Dataset records:
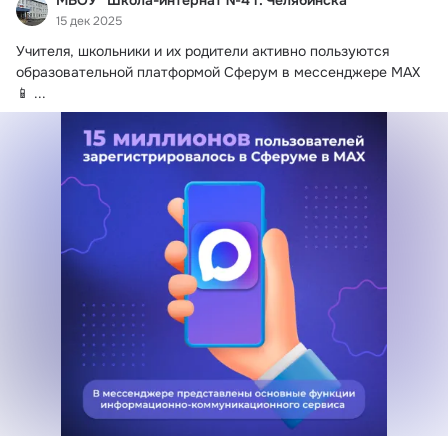
МБОУ "Школа-интернат №4 г. Челябинска"
15 дек 2025
Учителя, школьники и их родители активно пользуются 
образовательной платформой Сферум в мессенджере MAX 
📱
 ...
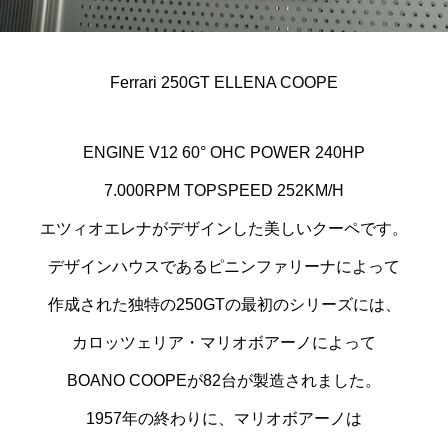
Ferrari 250GT ELLENA COOPE
ENGINE V12 60° OHC POWER 240HP
7.000RPM TOPSPEED 252KM/H
エツィオエレナがデザインした美しいクーペです。
デザインハウスであるピニンファリーナによって
作成された独特の250GTの最初のシリーズには、
カロッツェリア・マリオボアーノによって
BOANO COOPEが82台が製造されました。
1957年の終わりに、マリオボアーノは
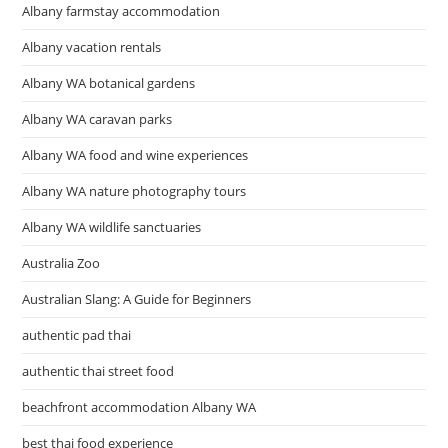
Albany farmstay accommodation
Albany vacation rentals
Albany WA botanical gardens
Albany WA caravan parks
Albany WA food and wine experiences
Albany WA nature photography tours
Albany WA wildlife sanctuaries
Australia Zoo
Australian Slang: A Guide for Beginners
authentic pad thai
authentic thai street food
beachfront accommodation Albany WA
best thai food experience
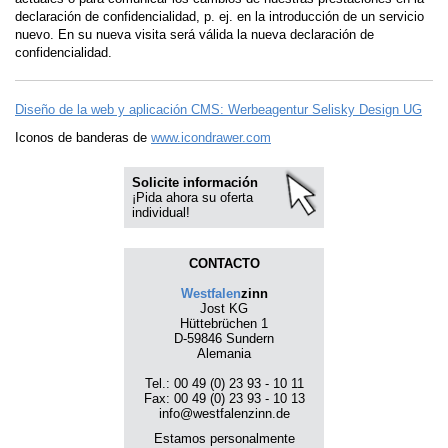
declaración de confidencialidad, p. ej. en la introducción de un servicio
nuevo. En su nueva visita será válida la nueva declaración de
confidencialidad.
Diseño de la web y aplicación CMS: Werbeagentur Selisky Design UG
Iconos de banderas de
www.icondrawer.com
Solicite información
¡Pida ahora su oferta
individual!
CONTACTO
Westfalen
zinn
Jost KG
Hüttebrüchen 1
D-59846 Sundern
Alemania
Tel.: 00 49 (0) 23 93 - 10 11
Fax: 00 49 (0) 23 93 - 10 13
info@westfalenzinn.de
Estamos personalmente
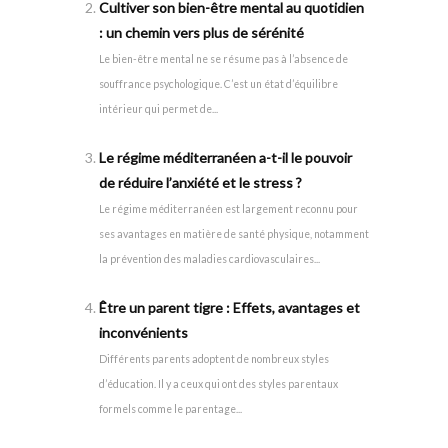
Cultiver son bien-être mental au quotidien
: un chemin vers plus de sérénité
Le bien-être mental ne se résume pas à l’absence de
souffrance psychologique. C’est un état d’équilibre
intérieur qui permet de...
Le régime méditerranéen a-t-il le pouvoir
de réduire l’anxiété et le stress ?
Le régime méditerranéen est largement reconnu pour
ses avantages en matière de santé physique, notamment
la prévention des maladies cardiovasculaires...
Être un parent tigre : Effets, avantages et
inconvénients
Différents parents adoptent de nombreux styles
d’éducation. Il y a ceux qui ont des styles parentaux
formels comme le parentage...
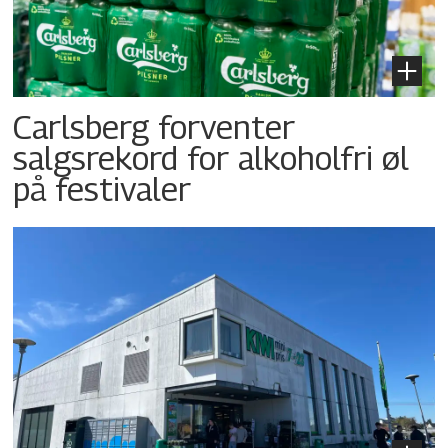
Carlsberg forventer
salgsrekord for alkoholfri øl
på festivaler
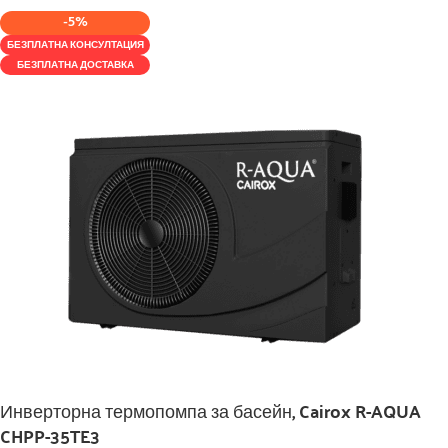
-5%
БЕЗПЛАТНА КОНСУЛТАЦИЯ
БЕЗПЛАТНА ДОСТАВКА
Инверторна термопомпа за басейн, Cairox R-AQUA
CHPP-35TE3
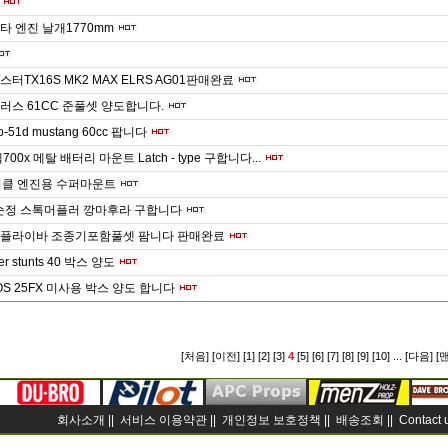
스타 엔진 날개1770mm
터TX16S MK2 MAX ELRS AG01판매완료
러스 61CC 준풀셋 양도합니다.
te p-51d mustang 60cc 팝니다
00x 메탈 배터리 마운트 Latch - type 구합니다...
사이클 엔진용 수퍼마운트
 순정 스톡머플러 깡마후라 구합니다
0 플라이바 조종기포함풀셋 팜니다 판매완료
r stunts 40 박스 양도
OS 25FX 미사용 박스 양도 합니다
[처음]
[이전]
[1]
[2]
[3]
4
[5]
[6]
[7]
[8]
[9]
[10]
...
[다음]
[
회사소개 ||
서비스 이용약관 ||
개인정보 보호정책 ||
배송조회 ||
Contact 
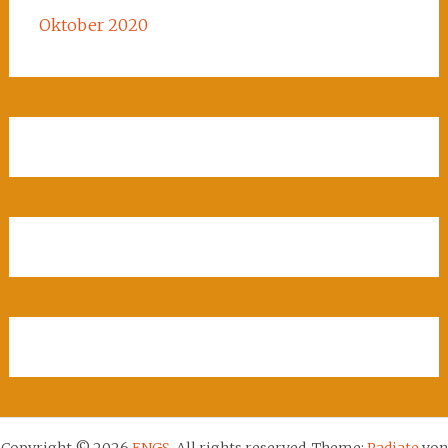
Oktober 2020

* [Action item]: Can you turn every line of text in the records above into a numbered list, skipping blank lines and leaving the pictures out?

* [Task result]:
1. МБОУ "Школа-интернат №4 г. Челябинска"
2. 15 дек 2025
3. Учителя, школьники и их родители активно пользуются 
4. образовательной платформой Сферум в мессенджере MAX 
5. 📱
6.  ...
7. Ferrari 250GT ELLENA COOPE
8. ENGINE V12 60° OHC POWER 240HP
9. 7.000RPM TOPSPEED 252KM/H
10. エツィオエレナがデザインした美しいクーペです。
11. デザインハウスであるピニンファリーナによって
12. 作成された独特の250GTの最初のシリーズには、
13. カロッツェリア・マリオボアーノによって
14. BOANO COOPEが82台が製造されました。
15. 1957年の終わりに、マリオボアーノは
16. Albany farmstay accommodation
17. Albany vacation rentals
18. Albany WA botanical gardens
19. Albany WA caravan parks
20. Albany WA food and wine experiences
21. Albany WA nature photography tours
22. Albany WA wildlife sanctuaries
23. Australia Zoo
24. Australian Slang: A Guide for Beginners
25. authentic pad thai
26. authentic thai street food
27. beachfront accommodation Albany WA
28. best thai food experience
29. declaración de confidencialidad, p. ej. en la introducción de un servicio
30. nuevo. En su nueva visita será válida la nueva declaración de
31. confidencialidad.
32. Diseño de la web y aplicación CMS: Werbeagentur Selisky Design UG
33. Iconos de banderas de
34. www.icondrawer.com
35. Solicite información
36. ¡Pida ahora su oferta
37. individual!
38. CONTACTO
39. Westfalen
40. zinn
41. Jost KG
42. Hüttebrüchen 1
43. D-59846 Sundern
44. Alemania
45. Tel.: 00 49 (0) 23 93 - 10 11
46. Fax: 00 49 (0) 23 93 - 10 13
47. info@westfalenzinn.de
48. Estamos personalmente
49. Cultiver son bien-être mental au quotidien
50. : un chemin vers plus de sérénité
51. Le bien-être mental ne se résume pas à l’absence de
52. souffrance psychologique. C’est un état d’équilibre
53. intérieur qui permet de...
54. Le régime méditerranéen a-t-il le pouvoir
55. de réduire l’anxiété et le stress ?
56. Le régime méditerranéen est largement reconnu pour
57. ses avantages en matière de santé physique, notamment
58. la prévention des maladies cardiovasculaires...
59. Être un parent tigre : Effets, avantages et
60. inconvénients
61. Différents parents adoptent de nombreux styles
62. d’éducation. Il y a ceux qui ont des styles parentaux
63. formels comme le parentage...
64. Carlsberg forventer
65. salgsrekord for alkoholfri øl
66. på festivaler
67. -5%
68. БЕЗПЛАТНА КОНСУЛТАЦИЯ
69. БЕЗПЛАТНА ДОСТАВКА
70. Инверторна термопомпа за басейн, Cairox R-AQUA
71. CHPP-35TE3
72. 스타 엔진 날개1770mm
73. 터TX16S MK2 MAX ELRS AG01판매완료
74. 러스 61CC 준풀셋 양도합니다.
75. te p-51d mustang 60cc 팝니다
76. 00x 메탈 배터리 마운트 Latch - type 구합니다...
77. 사이클 엔진용 수퍼마운트
78.  순정 스톡머플러 깡마후라 구합니다
79. 0 플라이바 조종기포함풀셋 팜니다 판매완료
80. r stunts 40 박스 양도
81. OS 25FX 미사용 박스 양도 합니다
82. [처음]
83. [이전]
84. [1]
85. [2]
86. [3]
87. 4
88. [5]
89. [6]
90. [7]
91. [8]
92. [9]
93. [10]
94. ...
95. [다음]
96. [
97. 회사소개 ||
98. 서비스 이용약관 ||
99. 개인정보 보호정책 ||
100. 배송조회 ||
101. Contact 
102. Oktober 2020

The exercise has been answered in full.